-- Extrait de page --

== == ==

La consommation de tabac en France chez les personnes vivant avec le VIH est de 50 à 60 %, alors qu’elle est de 30 à 40 % dans la population générale, tel est le constat de nombreuses analyses épidémiologiques. Autre constat : depuis une dizaine d’années, l’explosion des thérapeutiques a totalement bouleversé l’évolution de la pathologie VIH qui est devenue, en cas de dépistage précoce, une maladie chronique dont les médicaments sont bien tolérés. L’espérance de vie du patient VIH est aujourd’hui quasiment identique à celle de la population générale. Mais, car il y a un « mais », les études de mortalité montrent qu’il existe encore des individus non dépistés qui d’emblée entrent dans la forme grave de la maladie. Et si la première cause de décès reste pour le moment le sida et les causes hépatiques qui diminuent peu à peu au fil du temps, les causes importantes de décès sont représentées par les maladies cardiovasculaires et les cancers dont celui du poumon et les infections, notamment pulmonaires. Quand on regarde la consommation de tabac des patients VIH, le facteur modifiable est le tabac.

== == ==

-- Extrait de données --
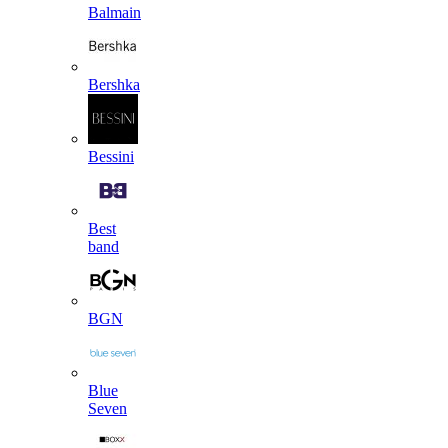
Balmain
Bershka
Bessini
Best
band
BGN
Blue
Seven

== == ==

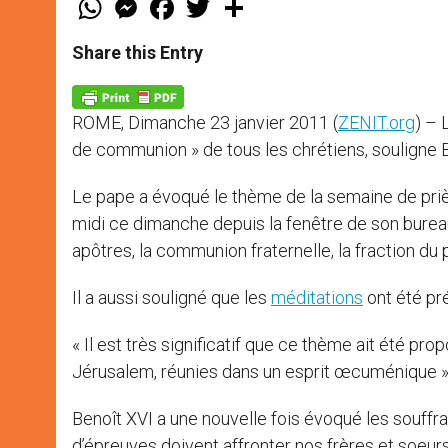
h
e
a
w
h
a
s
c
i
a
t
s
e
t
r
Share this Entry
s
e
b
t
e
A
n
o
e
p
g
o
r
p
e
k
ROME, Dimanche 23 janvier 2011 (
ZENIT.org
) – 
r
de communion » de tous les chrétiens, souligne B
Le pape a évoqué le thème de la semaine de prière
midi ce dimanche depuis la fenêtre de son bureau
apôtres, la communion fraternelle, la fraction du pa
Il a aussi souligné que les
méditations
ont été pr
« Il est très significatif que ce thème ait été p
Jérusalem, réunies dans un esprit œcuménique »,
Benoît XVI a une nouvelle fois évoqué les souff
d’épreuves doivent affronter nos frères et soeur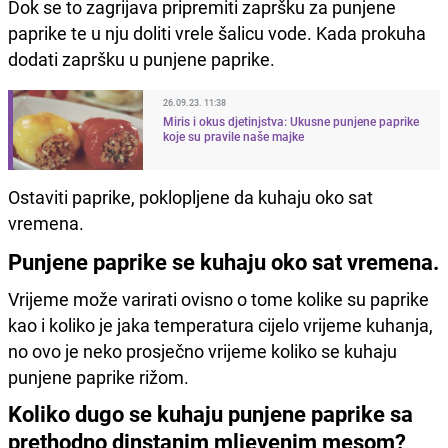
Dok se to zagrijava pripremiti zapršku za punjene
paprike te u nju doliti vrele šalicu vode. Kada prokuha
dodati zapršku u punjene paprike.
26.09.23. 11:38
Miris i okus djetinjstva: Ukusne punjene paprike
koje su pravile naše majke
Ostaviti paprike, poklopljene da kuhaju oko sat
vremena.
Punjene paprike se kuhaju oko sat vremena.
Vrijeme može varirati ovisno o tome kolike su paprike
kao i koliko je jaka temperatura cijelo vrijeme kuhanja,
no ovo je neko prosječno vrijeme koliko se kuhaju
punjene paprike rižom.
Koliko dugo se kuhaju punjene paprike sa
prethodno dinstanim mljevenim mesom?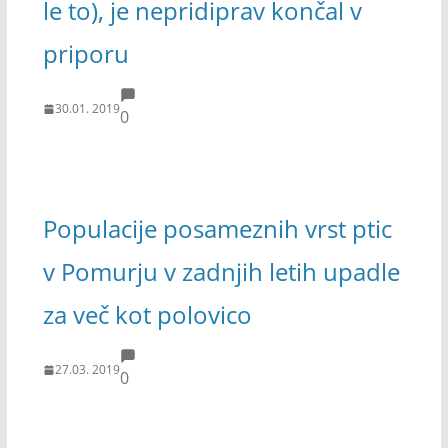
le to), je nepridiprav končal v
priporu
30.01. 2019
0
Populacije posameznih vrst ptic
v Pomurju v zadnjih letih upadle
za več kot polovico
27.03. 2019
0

== == ==

-- Consigne --
Poursuivez le texte sur le tabac et le VIH après sa dernière phrase. Ce matériel n'a aucun rapport avec le texte sur le tabac et le VIH.

-- Réponse attendue --
Parmi les traitements indiqués dans le sevrage tabagique, la varénicline (Champix, Pfizer) s’avère efficace, avec un taux de succès de 23 % à 52 semaines de traitement dans la population générale, comparé à 10 % avec un placebo. Son efficacité et sa tolérance n’avaient jamais été évaluées chez des personnes vivant avec le VIH. D’où l’intérêt de l’étude multicentrique ANRS 144 Inter-ACTIV mené par le Pr Patrick Mercié.
Des patients sélectionnés.
Compte tenu des alertes existant sur la varénicline (notamment troubles du comportement et de l’humeur) les patients ont été rigoureusement sélectionnés. L’essai a été mené chez 248 patients infectés par le VIH, sous traitement antirétroviral. Il s’agissait de sujets fumeurs motivés pour arrêter de fumer qui ont été répartis en deux bras : l’un, sous varénicline aux doses recommandées, l’autre sous placebo, pendant 12 semaines, suivi d’une période d’observation de 36 semaines. Le traitement était un succès si l’arrêt du tabac survenait au cours de deux premières semaines du traitement. Si les patients rechutaient après la première cure, les investigateurs se donnaient la possibilité de prescrire à nouveau une cure de varénicline en ouvert cette fois.
L’objectif principal était l’abstinence continue de la 9e à la 48e semaine. À 48 semaines, le pourcentage de patients abstinents s’élevait à 17,6 % dans le groupe varénicline contre 7,2 % dans le groupe placebo. L’un des objectifs secondaires était l’abstinence continue de la consommation de tabac entre la 9e et la 12e semaine. À 12 semaines, le pourcentage de patients abstinents sous varénicline était de 34,3 %, contre 12,6 % pour le groupe placebo.
Aucun événement significatif cardiovasculaire n’a été rapporté dans les deux groupes. Il y eut un peu plus d’événements psychiques dans le groupe varénicline mais tout à fait bénins, ne motivant pas la contre-indication de varénicline chez les patients VIH.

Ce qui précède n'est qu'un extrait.